Below are some records; give them all again exactly, but not the pictures.

------------------------------

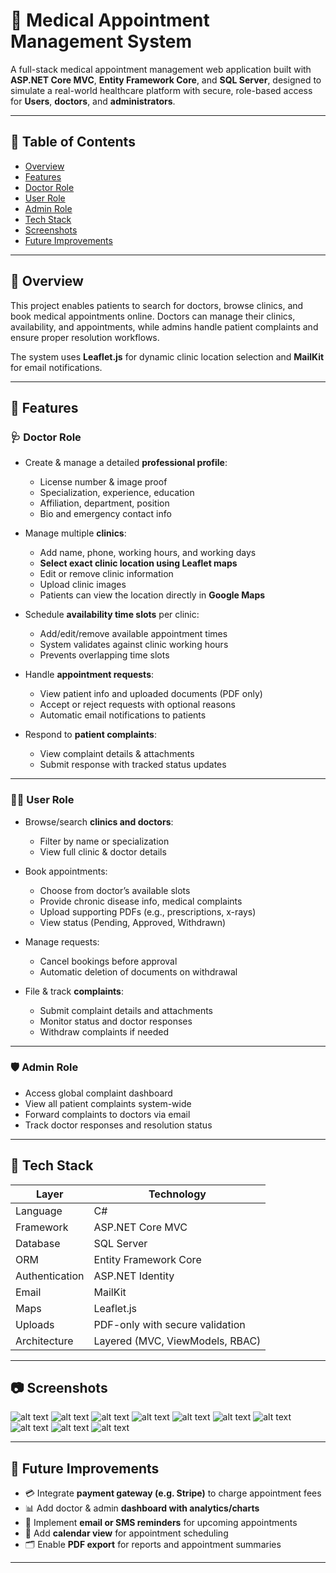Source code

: # 🏥 Medical Appointment Management System

A full-stack medical appointment management web application built with **ASP.NET Core MVC**, **Entity Framework Core**, and **SQL Server**, designed to simulate a real-world healthcare platform with secure, role-based access for **Users**, **doctors**, and **administrators**.

---

## 📌 Table of Contents
- [Overview](#overview)
- [Features](#features)
- [Doctor Role](#doctor-role)
- [User Role](#patient-role)
- [Admin Role](#admin-role)
- [Tech Stack](#tech-stack)
- [Screenshots](#screenshots)
- [Future Improvements](#future-improvements)


---

## 🧠 Overview

This project enables patients to search for doctors, browse clinics, and book medical appointments online. Doctors can manage their clinics, availability, and appointments, while admins handle patient complaints and ensure proper resolution workflows.

The system uses **Leaflet.js** for dynamic clinic location selection and **MailKit** for email notifications.

---

## 🚀 Features

### 🩺 Doctor Role
- Create & manage a detailed **professional profile**:
  - License number & image proof
  - Specialization, experience, education
  - Affiliation, department, position
  - Bio and emergency contact info

- Manage multiple **clinics**:
  - Add name, phone, working hours, and working days
  - **Select exact clinic location using Leaflet maps**
  - Edit or remove clinic information
  - Upload clinic images
  - Patients can view the location directly in **Google Maps**

- Schedule **availability time slots** per clinic:
  - Add/edit/remove available appointment times
  - System validates against clinic working hours
  - Prevents overlapping time slots

- Handle **appointment requests**:
  - View patient info and uploaded documents (PDF only)
  - Accept or reject requests with optional reasons
  - Automatic email notifications to patients

- Respond to **patient complaints**:
  - View complaint details & attachments
  - Submit response with tracked status updates

---

### 👨‍⚕️ User Role
- Browse/search **clinics and doctors**:
  - Filter by name or specialization
  - View full clinic & doctor details

- Book appointments:
  - Choose from doctor’s available slots
  - Provide chronic disease info, medical complaints
  - Upload supporting PDFs (e.g., prescriptions, x-rays)
  - View status (Pending, Approved, Withdrawn)

- Manage requests:
  - Cancel bookings before approval
  - Automatic deletion of documents on withdrawal

- File & track **complaints**:
  - Submit complaint details and attachments
  - Monitor status and doctor responses
  - Withdraw complaints if needed

---

### 🛡️ Admin Role
- Access global complaint dashboard
- View all patient complaints system-wide
- Forward complaints to doctors via email
- Track doctor responses and resolution status

---

## 🔧 Tech Stack

| Layer            | Technology                          |
|------------------|--------------------------------------|
| Language         | C#                                   |
| Framework        | ASP.NET Core MVC                     |
| Database         | SQL Server                           |
| ORM              | Entity Framework Core                |
| Authentication   | ASP.NET Identity                     |
| Email            | MailKit                              |
| Maps             | Leaflet.js                           |
| Uploads          | PDF-only with secure validation      |
| Architecture     | Layered (MVC, ViewModels, RBAC)      |

---

## 📷 Screenshots

![alt text](<Screenshot (243).png>) ![alt text](<Screenshot (234).png>) ![alt text](<Screenshot (235).png>) ![alt text](<Screenshot (236).png>) ![alt text](<Screenshot (237).png>) ![alt text](<Screenshot (238).png>) ![alt text](<Screenshot (239).png>) ![alt text](<Screenshot (240).png>) ![alt text](<Screenshot (241).png>) ![alt text](<Screenshot (242).png>)

---

## 🔮 Future Improvements

- 💳 Integrate **payment gateway (e.g. Stripe)** to charge appointment fees
- 📊 Add doctor & admin **dashboard with analytics/charts**
- 🔔 Implement **email or SMS reminders** for upcoming appointments
- 📅 Add **calendar view** for appointment scheduling
- 🗂 Enable **PDF export** for reports and appointment summaries

---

------------------------------

• Task response:
Source code

: # 🏥 Medical Appointment Management System

A full-stack medical appointment management web application built with **ASP.NET Core MVC**, **Entity Framework Core**, and **SQL Server**, designed to simulate a real-world healthcare platform with secure, role-based access for **Users**, **doctors**, and **administrators**.

---

## 📌 Table of Contents
- [Overview](#overview)
- [Features](#features)
- [Doctor Role](#doctor-role)
- [User Role](#patient-role)
- [Admin Role](#admin-role)
- [Tech Stack](#tech-stack)
- [Screenshots](#screenshots)
- [Future Improvements](#future-improvements)


---

## 🧠 Overview

This project enables patients to search for doctors, browse clinics, and book medical appointments online. Doctors can manage their clinics, availability, and appointments, while admins handle patient complaints and ensure proper resolution workflows.

The system uses **Leaflet.js** for dynamic clinic location selection and **MailKit** for email notifications.

---

## 🚀 Features

### 🩺 Doctor Role
- Create & manage a detailed **professional profile**:
  - License number & image proof
  - Specialization, experience, education
  - Affiliation, department, position
  - Bio and emergency contact info

- Manage multiple **clinics**:
  - Add name, phone, working hours, and working days
  - **Select exact clinic location using Leaflet maps**
  - Edit or remove clinic information
  - Upload clinic images
  - Patients can view the location directly in **Google Maps**

- Schedule **availability time slots** per clinic:
  - Add/edit/remove available appointment times
  - System validates against clinic working hours
  - Prevents overlapping time slots

- Handle **appointment requests**:
  - View patient info and uploaded documents (PDF only)
  - Accept or reject requests with optional reasons
  - Automatic email notifications to patients

- Respond to **patient complaints**:
  - View complaint details & attachments
  - Submit response with tracked status updates

---

### 👨‍⚕️ User Role
- Browse/search **clinics and doctors**:
  - Filter by name or specialization
  - View full clinic & doctor details

- Book appointments:
  - Choose from doctor’s available slots
  - Provide chronic disease info, medical complaints
  - Upload supporting PDFs (e.g., prescriptions, x-rays)
  - View status (Pending, Approved, Withdrawn)

- Manage requests:
  - Cancel bookings before approval
  - Automatic deletion of documents on withdrawal

- File & track **complaints**:
  - Submit complaint details and attachments
  - Monitor status and doctor responses
  - Withdraw complaints if needed

---

### 🛡️ Admin Role
- Access global complaint dashboard
- View all patient complaints system-wide
- Forward complaints to doctors via email
- Track doctor responses and resolution status

---

## 🔧 Tech Stack

| Layer            | Technology                          |
|------------------|--------------------------------------|
| Language         | C#                                   |
| Framework        | ASP.NET Core MVC                     |
| Database         | SQL Server                           |
| ORM              | Entity Framework Core                |
| Authentication   | ASP.NET Identity                     |
| Email            | MailKit                              |
| Maps             | Leaflet.js                           |
| Uploads          | PDF-only with secure validation      |
| Architecture     | Layered (MVC, ViewModels, RBAC)      |

---

## 📷 Screenshots

![alt text](<Screenshot (243).png>) ![alt text](<Screenshot (234).png>) ![alt text](<Screenshot (235).png>) ![alt text](<Screenshot (236).png>) ![alt text](<Screenshot (237).png>) ![alt text](<Screenshot (238).png>) ![alt text](<Screenshot (239).png>) ![alt text](<Screenshot (240).png>) ![alt text](<Screenshot (241).png>) ![alt text](<Screenshot (242).png>)

---

## 🔮 Future Improvements

- 💳 Integrate **payment gateway (e.g. Stripe)** to charge appointment fees
- 📊 Add doctor & admin **dashboard with analytics/charts**
- 🔔 Implement **email or SMS reminders** for upcoming appointments
- 📅 Add **calendar view** for appointment scheduling
- 🗂 Enable **PDF export** for reports and appointment summaries

---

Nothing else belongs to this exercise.